Search the data below for "size" and report how many lines contain it, with no other text.

THE INPUT: Begin

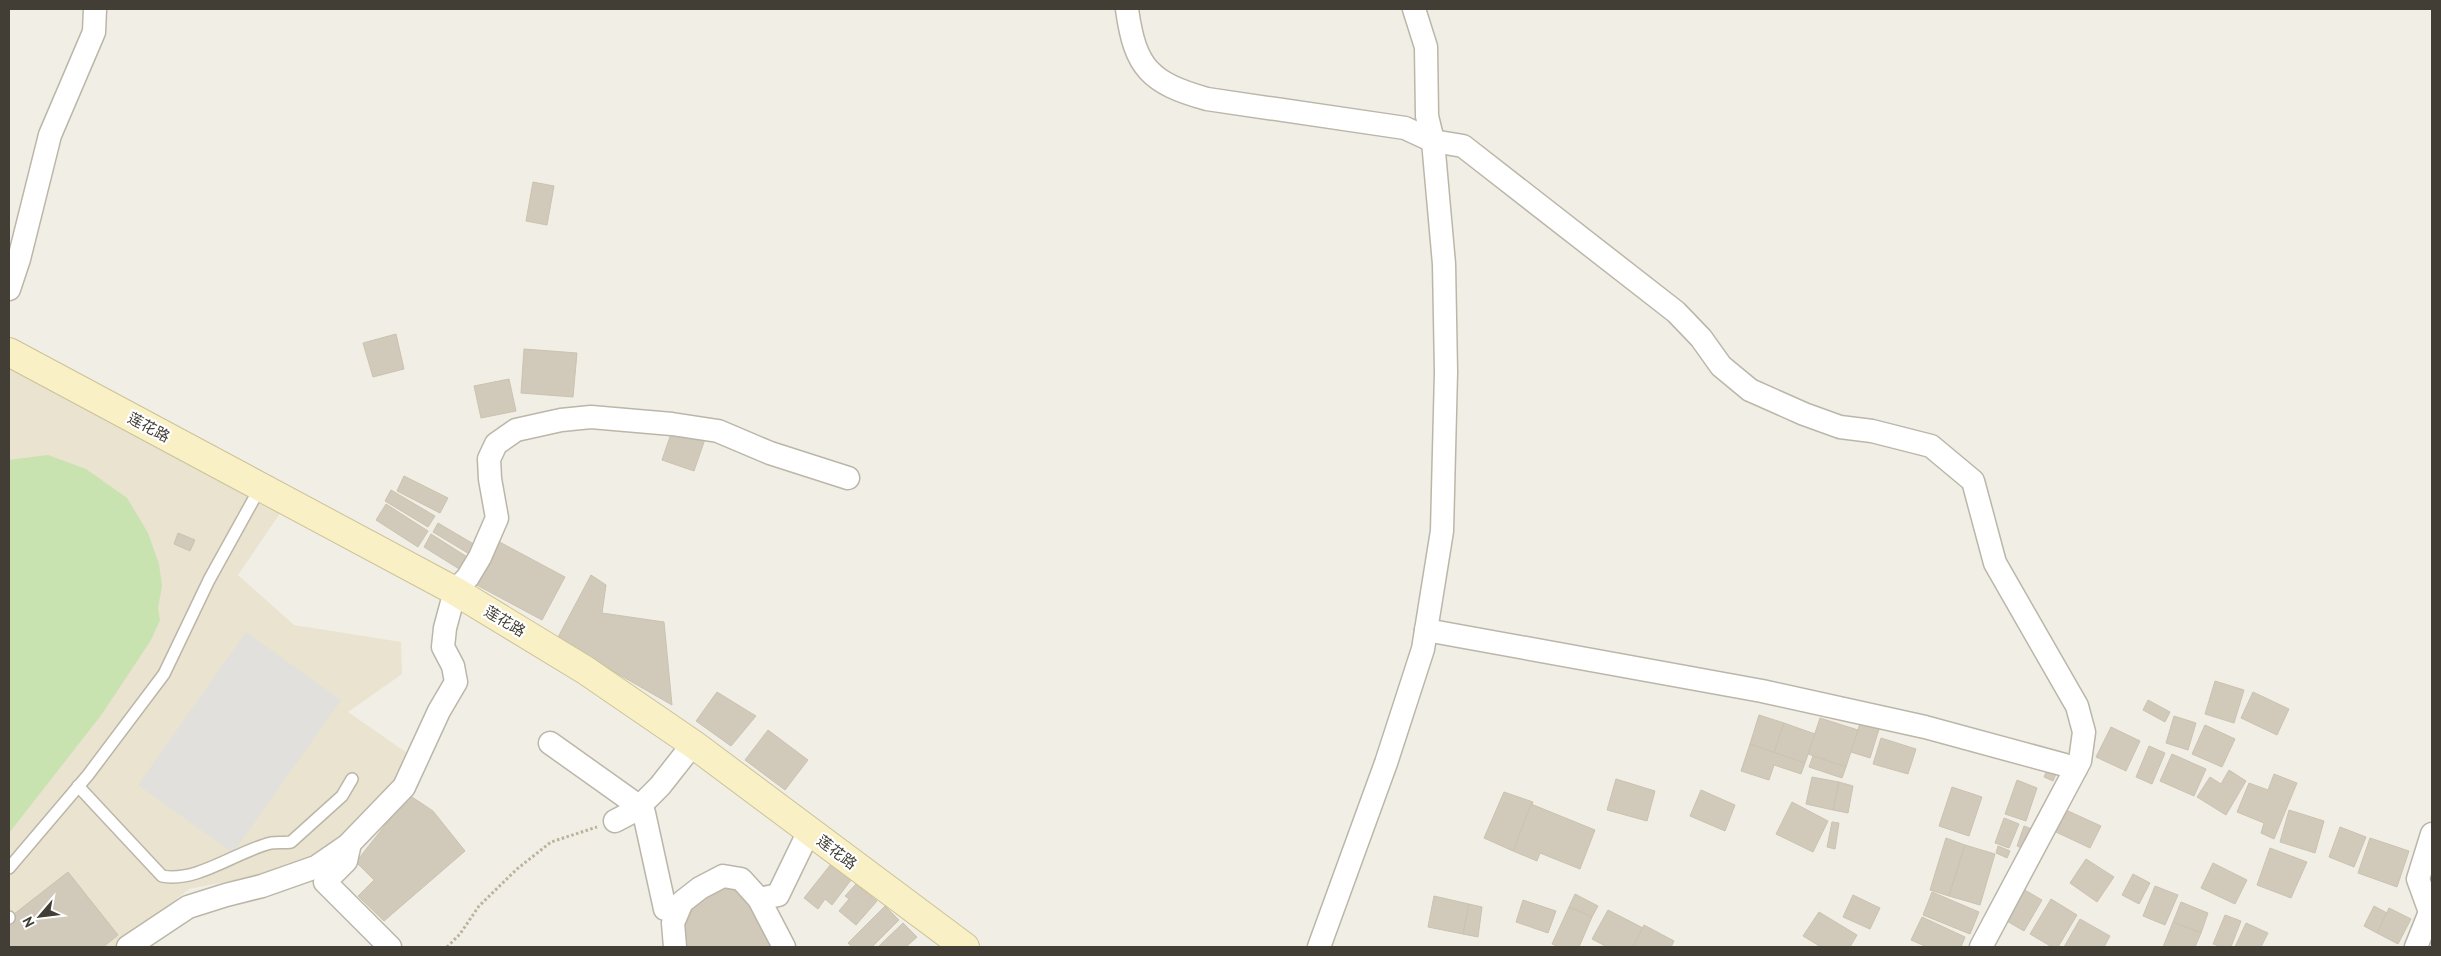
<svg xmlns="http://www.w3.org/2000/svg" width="2441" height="956" font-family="'PT Sans','Noto Sans SC',sans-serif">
<rect width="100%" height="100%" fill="#f1eee5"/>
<polygon fill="#e9e3cf" points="9,367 281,512 238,575 294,625 401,642 402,674 348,712 410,755 393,788 344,836 310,861 255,876 189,889 115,947 9,947"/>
<polygon fill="#c8e2b0" points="48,455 86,469 127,498 148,533 159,564 162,586 158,608 160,620 151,640 102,714 9,833 9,460"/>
<polygon fill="#e2e0dc" points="246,632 341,700 233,853 138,785"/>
<g fill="#d1cabb" stroke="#cbc2af">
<polygon points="533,182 554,186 547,225 526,221"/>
<polygon points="396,334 404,369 373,377 363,343"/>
<polygon points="524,349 577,353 573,397 521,393"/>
<polygon points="509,379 516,411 481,418 474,386"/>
<polygon points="673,428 705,439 694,471 662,460"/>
<polygon points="404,476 448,498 440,513 397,491"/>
<polygon points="391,490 435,516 428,527 385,501"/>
<polygon points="386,504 428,531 418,547 376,520"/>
<polygon points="438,523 477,546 471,555 433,532"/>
<polygon points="178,533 195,540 190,551 174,544"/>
<polygon points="431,534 472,560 464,572 424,547"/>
<polygon points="494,539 565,577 542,620 471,582"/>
<polygon points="591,575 606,585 602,613 664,622 672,705 557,639"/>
<polygon points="2215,681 2244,690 2234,723 2205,714"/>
<polygon points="717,692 756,716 731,746 696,721"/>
<polygon points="2253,692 2289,709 2277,735 2241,718"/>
<polygon points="2148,700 2170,712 2165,722 2143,710"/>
<polygon points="1759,715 1784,723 1774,753 1750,744"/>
<polygon points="2174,716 2196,723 2188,750 2166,743"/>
<polygon points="1862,717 1881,723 1870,758 1851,752"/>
<polygon points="1820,718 1858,730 1846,767 1808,754"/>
<polygon points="1784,723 1815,734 1805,763 1774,753"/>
<polygon points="2205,725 2235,739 2222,767 2192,754"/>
<polygon points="2111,727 2140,741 2126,771 2096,757"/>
<polygon points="768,730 808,760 785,790 745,760"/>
<polygon points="1881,738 1916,749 1908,774 1873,764"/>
<polygon points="1750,744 1805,763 1801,774 1774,765 1769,780 1741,771"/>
<polygon points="2149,746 2165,753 2152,784 2136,777"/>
<polygon points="2172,754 2206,769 2194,796 2160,781"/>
<polygon points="1813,756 1846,767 1842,778 1809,767"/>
<polygon points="2048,768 2057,772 2053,781 2044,777"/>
<polygon points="2229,770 2246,781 2226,815 2197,797 2210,777 2221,784"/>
<polygon points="2274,774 2297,783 2274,839 2261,833 2264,823 2237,812 2249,783 2268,790"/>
<polygon points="1812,777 1839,782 1833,810 1806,804"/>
<polygon points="1616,779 1655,791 1647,821 1607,810"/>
<polygon points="2017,780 2037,788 2026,821 2005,814"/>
<polygon points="1839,782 1853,786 1848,813 1833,810"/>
<polygon points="1952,787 1982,797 1969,836 1939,826"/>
<polygon points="1701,790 1735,805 1725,831 1690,816"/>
<polygon points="1504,792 1533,802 1513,851 1484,838"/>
<polygon points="409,795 433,811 465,851 384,921 358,896 374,880 356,862"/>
<polygon points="1792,802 1828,821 1813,852 1776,834"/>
<polygon points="1531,804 1595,830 1580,869 1540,853 1537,861 1513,851"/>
<polygon points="2066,810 2101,826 2090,848 2056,832"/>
<polygon points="2289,810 2324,821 2315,853 2280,842"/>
<polygon points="2004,818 2019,824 2009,848 1995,843"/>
<polygon points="1832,822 1839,823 1835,849 1827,847"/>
<polygon points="2024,826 2034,830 2026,850 2017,846"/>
<polygon points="2340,827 2366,837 2354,867 2329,857"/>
<polygon points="1946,838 1965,845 1949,896 1930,890"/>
<polygon points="2370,838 2409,851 2397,887 2358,873"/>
<polygon points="1965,845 1995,854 1980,905 1949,896"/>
<polygon points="1998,846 2010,851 2007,858 1996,853"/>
<polygon points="2270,848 2307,862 2291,898 2257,885"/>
<polygon points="2086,859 2114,877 2097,902 2070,883"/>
<polygon points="2213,863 2247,880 2235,904 2201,888"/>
<polygon points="831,864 851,880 832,905 825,899 818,909 804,898"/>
<polygon points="68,872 118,935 103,947 9,947 9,918"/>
<polygon points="2133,874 2150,883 2139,904 2122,895"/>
<polygon points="725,884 755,905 776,947 682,947 679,930 688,906"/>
<polygon points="856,884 877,901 856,925 839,911 849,899 845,896"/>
<polygon points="2155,886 2178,895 2165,925 2143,916"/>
<polygon points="2023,889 2042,900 2024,931 2005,920"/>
<polygon points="1932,892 1979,912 1970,934 1923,915"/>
<polygon points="1575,894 1598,906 1592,917 1569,907"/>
<polygon points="1853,895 1880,908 1870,929 1843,917"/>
<polygon points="1434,896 1469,904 1463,934 1428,927"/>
<polygon points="2051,899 2077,915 2058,947 2052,947 2030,934"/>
<polygon points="1523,900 1556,911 1548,933 1516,922"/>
<polygon points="2181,902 2208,913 2201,933 2173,922"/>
<polygon points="1469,904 1482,907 1478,937 1463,934"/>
<polygon points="885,906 899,920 872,947 852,947 848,943"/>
<polygon points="2374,906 2387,913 2377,933 2364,926"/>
<polygon points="1569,907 1592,917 1579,947 1559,947 1552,944"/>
<polygon points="2389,908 2411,919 2398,944 2377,933"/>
<polygon points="1608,910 1643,928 1633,947 1607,947 1592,939"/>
<polygon points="1819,912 1857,935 1850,947 1821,947 1803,936"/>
<polygon points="2225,915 2241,921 2231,947 2222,947 2213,944"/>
<polygon points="1922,917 1965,937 1961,947 1927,947 1911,940"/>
<polygon points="2080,919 2110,936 2104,947 2064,947"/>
<polygon points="2173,922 2201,933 2195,947 2163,947"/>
<polygon points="903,923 917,937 906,947 878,947"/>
<polygon points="2246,923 2268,933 2261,947 2235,947"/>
<polygon points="1644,925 1674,941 1671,947 1633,947"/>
</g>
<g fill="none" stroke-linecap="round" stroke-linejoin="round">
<g stroke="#bbb6a8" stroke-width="14">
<g id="lane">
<path d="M78 786 162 876C197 883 237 851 271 843 277 842 285 843 291 842L342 796 352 779"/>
<polyline points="9,868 88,775 164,674 209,580 261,486"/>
<polyline points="9,917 9,918"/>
</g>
</g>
<g stroke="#bbb6a8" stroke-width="25">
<g id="street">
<path d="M1127 9C1135 68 1150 83 1207 99L1405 128 1433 141 1463 146 1676 312 1701 338 1721 366 1750 390 1804 414 1840 427 1872 431 1931 446 1973 481 1995 563 2077 706 2084 732 2080 761 1981 947"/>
<polyline points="9,289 19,259 50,135 94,32 95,9"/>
<polyline points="1426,630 1762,691 1925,727 2076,768"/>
<polyline points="550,743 640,807 644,813 665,909"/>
<polyline points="615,821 636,810 660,786 693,744"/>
<polyline points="128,947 188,907 226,895 262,886 316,867 348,845"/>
<polyline points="390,947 325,882 346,861 350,843 404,787 439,711 456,682 453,666 443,647 445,628 455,591 468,577 480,557 497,518 490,479 489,459 496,444 516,430 561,420 591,417 672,424 718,431 770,453 848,478"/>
<polyline points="675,947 673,923 682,902 700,888 723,876 741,879 759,899"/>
<polyline points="784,947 759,899 778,895 809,831"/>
<polyline points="1319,947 1386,763 1423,649 1442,531 1446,372 1444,264 1433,141 1427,116 1426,47 1414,9"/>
<polyline points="2416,947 2430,912 2418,879 2432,834"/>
</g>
</g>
<g stroke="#cdc297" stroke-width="30">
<polyline id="secondary" points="9,352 455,591 585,670 693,744 965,947"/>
</g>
<polyline stroke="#bbb29b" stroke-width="3" stroke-dasharray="2.5 2.5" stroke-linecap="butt" points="447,947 460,934 479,906 517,869 551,842 597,827"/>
<use href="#lane" stroke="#fff" stroke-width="11"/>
<use href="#street" stroke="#fff" stroke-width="22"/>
<use href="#secondary" stroke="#f9f0c6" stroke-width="28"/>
</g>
<g text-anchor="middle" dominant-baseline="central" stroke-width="4.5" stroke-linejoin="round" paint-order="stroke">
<g font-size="15" fill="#423e35" stroke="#fff">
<text transform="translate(149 427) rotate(28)">莲花路</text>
<text transform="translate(505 621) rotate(31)">莲花路</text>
<text transform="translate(837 852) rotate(37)">莲花路</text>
</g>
</g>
<rect width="2441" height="956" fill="none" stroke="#423e35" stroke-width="20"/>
<g transform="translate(40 916) rotate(242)" stroke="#ffffff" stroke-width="4" paint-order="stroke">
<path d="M0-4L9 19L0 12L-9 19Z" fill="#423e35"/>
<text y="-8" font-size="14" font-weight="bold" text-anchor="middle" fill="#423e35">N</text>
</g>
</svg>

THE INPUT: End

§ **ANSWER TO THIS PROBLEM**: 2